Introduction:
-
This program applies basic machine learning (classification) concepts on Fisher's Iris Data to predict the species of a new sample of Iris flower.
-
The data set consists of 50 samples from each of three species of Iris (Iris setosa, Iris virginica and Iris versicolor).
-
Four features were measured from each sample (in centimetres): - Length of the sepals - Width of the sepals - Length of the petals - Width of the petals
-
The central goal here is to design a model that makes useful classifications for new flowers or, in other words, one which exhibits good generalization.
Software and Libraries:
- Python (Scikit-learn, Pandas, Matplotlib, NumPy)
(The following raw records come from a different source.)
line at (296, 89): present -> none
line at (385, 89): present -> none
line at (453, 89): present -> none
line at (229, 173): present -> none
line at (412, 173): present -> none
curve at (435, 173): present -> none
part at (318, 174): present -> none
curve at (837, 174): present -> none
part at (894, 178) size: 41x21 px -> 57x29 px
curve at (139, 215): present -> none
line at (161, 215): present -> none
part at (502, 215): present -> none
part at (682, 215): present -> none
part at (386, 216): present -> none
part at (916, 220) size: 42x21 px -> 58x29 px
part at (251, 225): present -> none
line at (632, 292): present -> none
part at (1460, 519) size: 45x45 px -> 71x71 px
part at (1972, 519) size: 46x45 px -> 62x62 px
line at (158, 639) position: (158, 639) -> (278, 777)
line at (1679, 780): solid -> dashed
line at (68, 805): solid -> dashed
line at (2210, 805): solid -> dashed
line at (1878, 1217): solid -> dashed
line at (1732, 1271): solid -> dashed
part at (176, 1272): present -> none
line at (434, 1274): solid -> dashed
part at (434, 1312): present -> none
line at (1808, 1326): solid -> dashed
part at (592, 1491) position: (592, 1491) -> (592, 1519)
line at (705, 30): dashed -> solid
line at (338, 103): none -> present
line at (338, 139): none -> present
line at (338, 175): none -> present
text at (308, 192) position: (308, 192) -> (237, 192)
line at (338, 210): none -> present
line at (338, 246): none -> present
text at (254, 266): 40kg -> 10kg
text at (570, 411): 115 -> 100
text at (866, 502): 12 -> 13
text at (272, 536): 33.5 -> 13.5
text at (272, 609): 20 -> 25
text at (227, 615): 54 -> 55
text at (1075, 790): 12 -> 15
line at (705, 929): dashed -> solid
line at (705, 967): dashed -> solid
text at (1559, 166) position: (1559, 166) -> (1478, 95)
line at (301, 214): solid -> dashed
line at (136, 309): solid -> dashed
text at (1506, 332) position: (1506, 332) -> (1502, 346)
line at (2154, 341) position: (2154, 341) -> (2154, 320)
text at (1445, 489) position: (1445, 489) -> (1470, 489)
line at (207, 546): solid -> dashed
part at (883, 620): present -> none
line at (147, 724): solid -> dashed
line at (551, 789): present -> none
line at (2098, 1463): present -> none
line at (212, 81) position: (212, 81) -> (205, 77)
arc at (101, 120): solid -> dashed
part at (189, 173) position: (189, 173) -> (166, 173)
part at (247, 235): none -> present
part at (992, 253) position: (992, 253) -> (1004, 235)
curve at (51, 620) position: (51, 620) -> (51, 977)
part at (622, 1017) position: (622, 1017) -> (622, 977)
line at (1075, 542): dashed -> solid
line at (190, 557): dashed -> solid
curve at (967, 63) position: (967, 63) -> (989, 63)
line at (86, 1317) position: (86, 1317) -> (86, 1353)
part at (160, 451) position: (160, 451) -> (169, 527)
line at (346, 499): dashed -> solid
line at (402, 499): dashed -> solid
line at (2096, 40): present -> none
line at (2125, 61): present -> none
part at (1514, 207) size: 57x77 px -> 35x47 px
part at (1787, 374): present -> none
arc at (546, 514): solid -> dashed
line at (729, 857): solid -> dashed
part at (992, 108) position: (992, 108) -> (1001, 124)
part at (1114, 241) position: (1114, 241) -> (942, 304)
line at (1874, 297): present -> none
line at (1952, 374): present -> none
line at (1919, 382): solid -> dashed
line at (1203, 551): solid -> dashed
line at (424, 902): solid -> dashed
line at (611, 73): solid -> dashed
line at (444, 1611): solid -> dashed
- Jupyter Notebook (Anaconda3)
Summary of this project:
-
The loaded data is summarized to have basic idea about the data and then visualised with the following plots to get the idea of distribution:
- Box and whisker plots - Histograms - Scatter Matrix plot (to spot structured relationships between input variables)
-
The data is splitted into Training set(80%) and Validation set(20%).
-
Following 6 different models are built: (2 linear and last 4 are non-linear algorithms)
- Logistic Regression (LR) - Linear Discriminant Analysis (LDA) - K-Nearest Neighbors (KNN) - Classification and Regression Trees (CART) - Gaussian Naive Bayes (NB) - Support Vector Machines (SVM)
-
Stratified 10-fold cross validation technique is used to estimate accuracy of the 6 models.
-
From the results, it is observed that Support Vector Machines (SVM) has the largest estimated accuracy score at about 0.98 or 98%.
-
SVM model is fitted on the entire training set and is used to make predictions on the Validation set.
-
Finally, the predictions are evaluated by calculating Classification Accuracy, Confusion Matrix and Classification Report.